Jibber AI automatically looks for the custom_entity.json file on startup and checks if there's a model available matching the data in the file.

If a model is not found, it will automatically start training a model based on the contents of custom_entity.json. The model will be saved to /jibber_data/[LANGUAGE_CODE]/models

The training can take a while to run, and if there are multiple Jibber AI containers starting up at the same time (if you are load balancing for example), then run the training on one container first by starting a single container in train only mode.

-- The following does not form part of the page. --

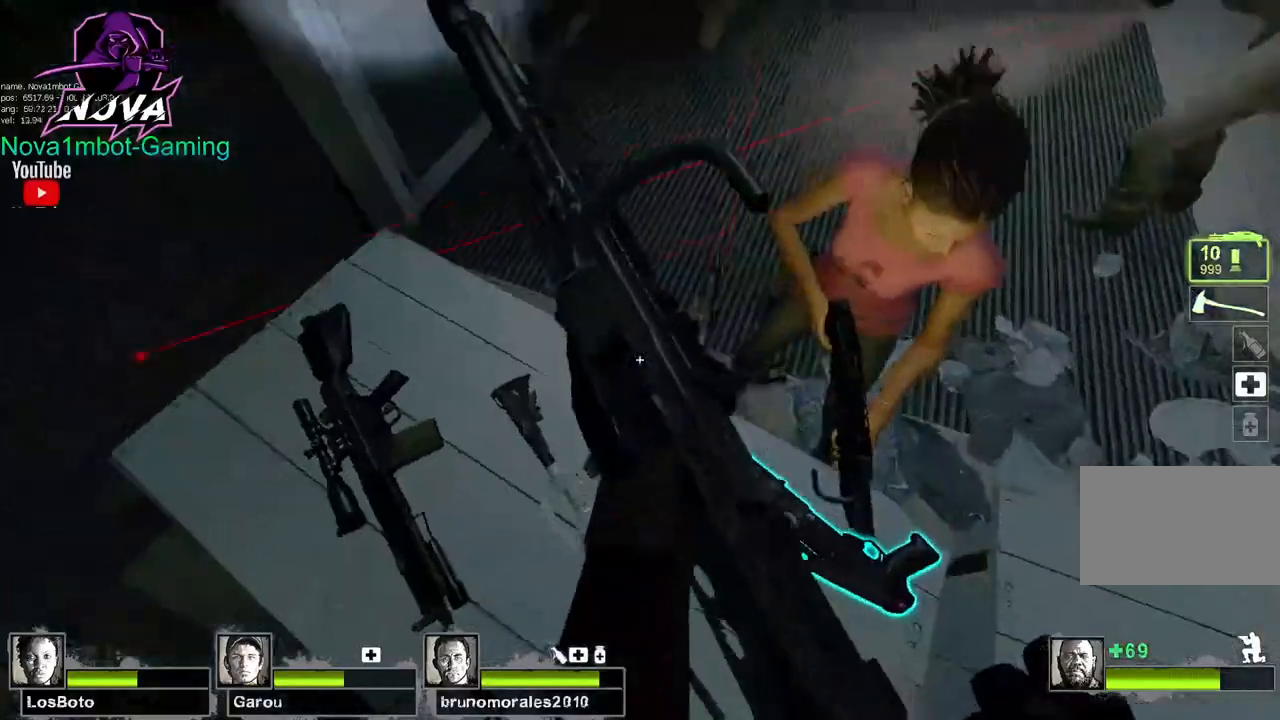
{"keys": [], "mouse": [], "events": [[150, "a", "up"], [200, "f", "down"], [234, "f", "up"], [284, "ctrl", "up"]]}
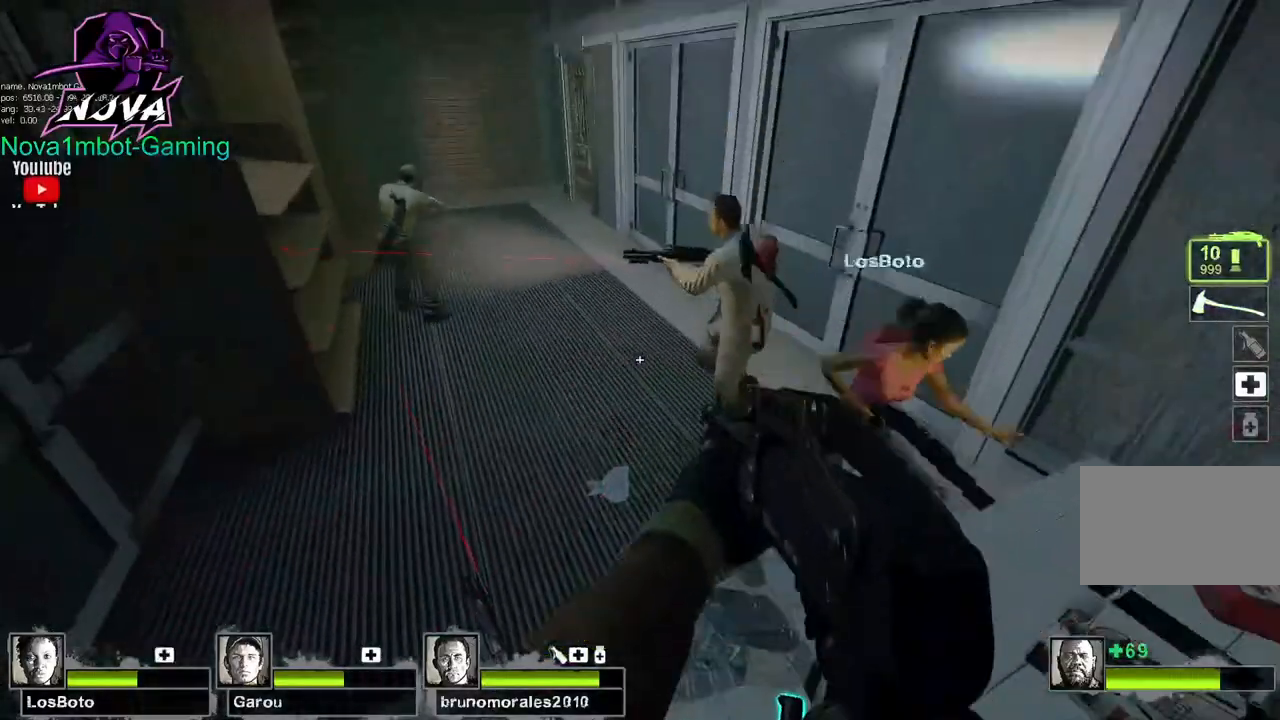
{"keys": ["w"], "mouse": [], "events": [[17, "s", "down"], [250, "s", "up"], [484, "w", "down"]]}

When run in train only mode, the container will start up, check for a training file and train a model if required. The output model is written to disk and you can use that model when starting the containers in normal mode. The service then shuts down.

By doing it this way, you can train and test in isolation and then copy the model to the production system when you are ready.

To start the container in train only mode, you can use the following Docker command:

docker train command
docker run --rm -v /jibber_host_folder:/jibber_data jibberhub/jibber_extractor_en:1.0 python -m train

You would replace the `1.0` version with the version you require.